Larangan ini berlaku tidak hanya bagi warga setempat, tetapi juga bagi wisatawan mancanegara yang berkunjung ke Hong Kong. Sehingga, turis mancanegara pun diharapkan mematuhi aturan baru ini.
Larangan ini bertujuan untuk menekan konsumsi tembakau sekaligus melindungi kesehatan masyarakat. Untuk penegakan aturan, sejumlah petugas ditugaskan di distrik-distrik bisnis untuk menyebarkan informasi sekaligus menindak pelanggaran.

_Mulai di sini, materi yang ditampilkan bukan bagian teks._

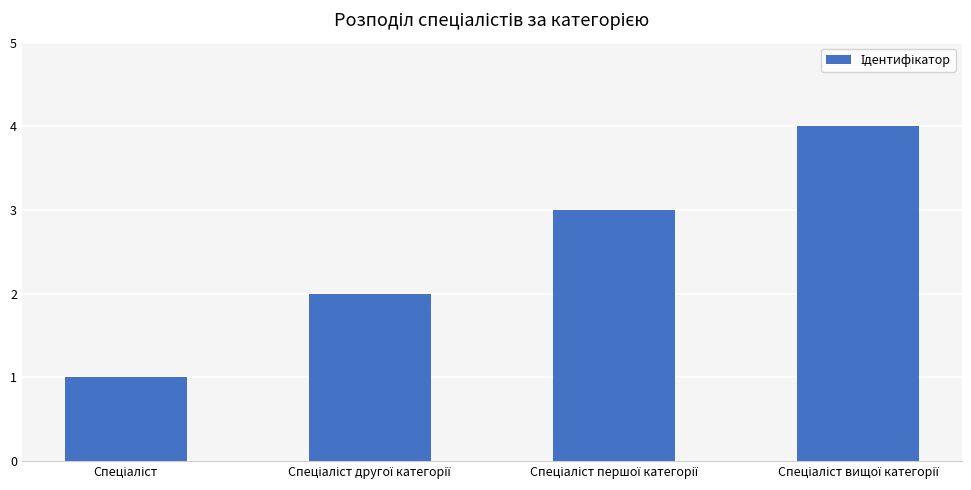

What is the difference between the maximum and minimum values?

3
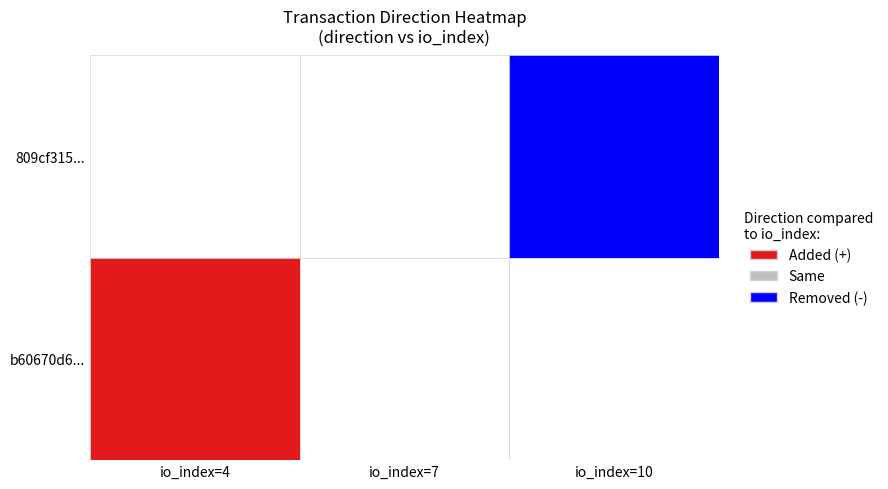

Which series has the widest spread of values?

809cf315376087372c0dbab2508fd94dea73945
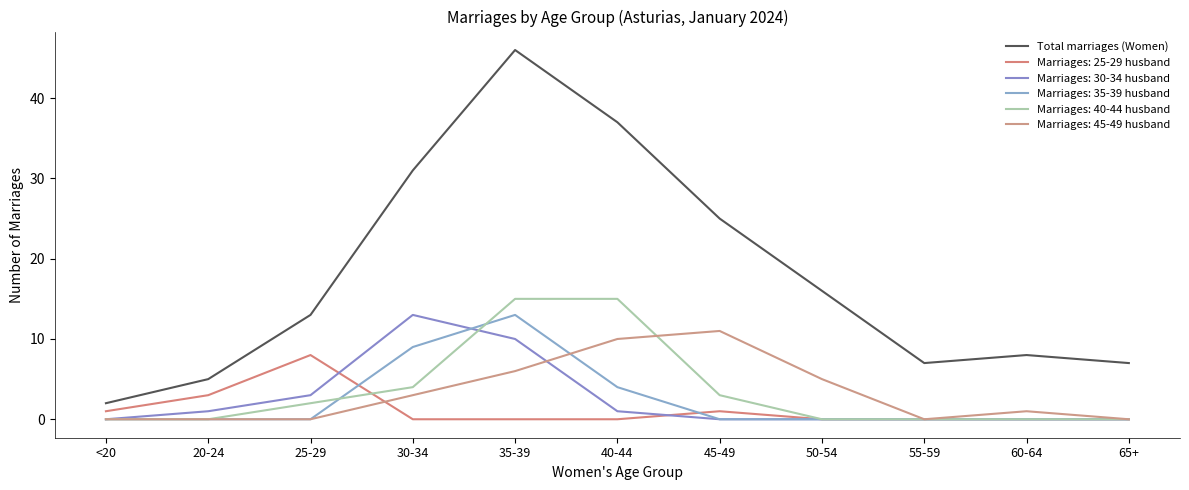

How many lines are shown in the chart?

6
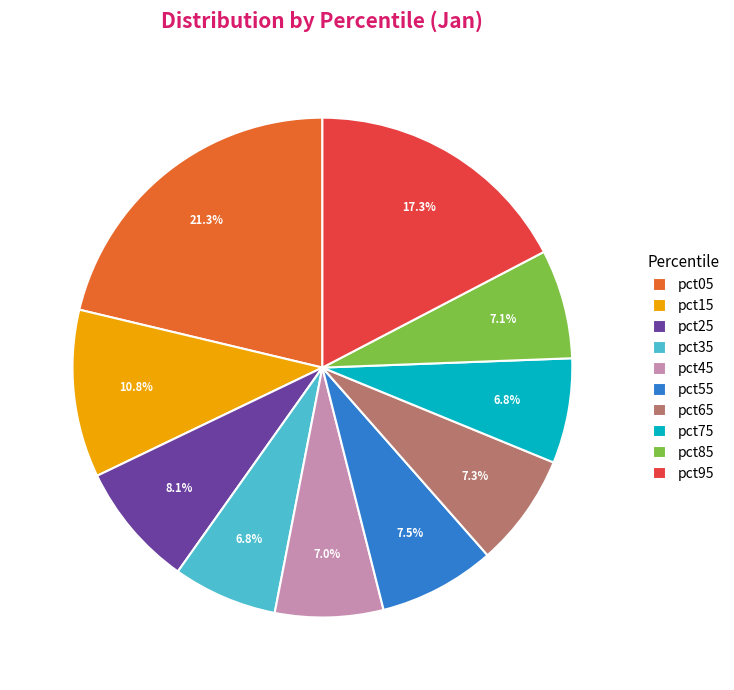

The pct95 slice represents 24% of the pie. True or false?

False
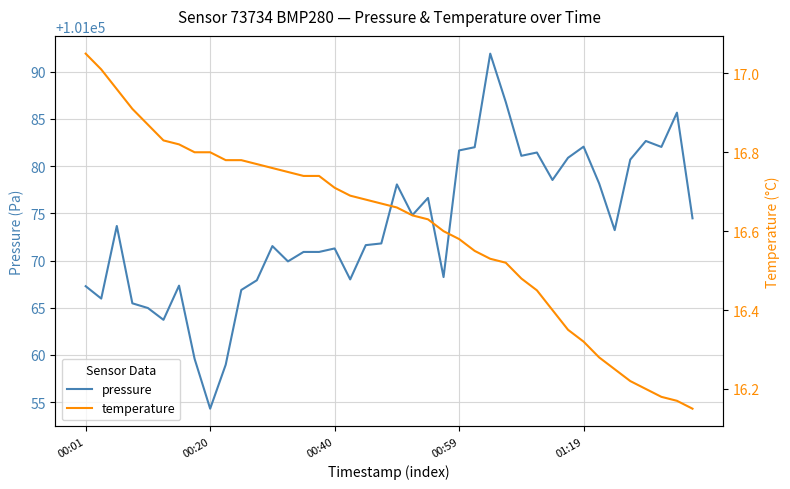

At how many categories does at least one series exceed 7791?

40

Melansir CNA (4/5/2026), pelanggar harus membayar denda sebesar HKD3.000, atau setara dengan Rp6,65 juta, jika ketahuan membawa perangkat vape dalam jumlah kecil di tempat umum. Sementara jika tertangkap dengan kepemilikan dalam jumlah besar, maka berisiko dipenjarakan.
Saat ini, jumlah perokok di Hong Kong telah menurun 8,5 persen per akhir 2025. Sementara jumlah perokok produk tembakau alternatif (vape/e-cigarette) di usia 15 tahun ke atas mencapai kurang dari 1 persen.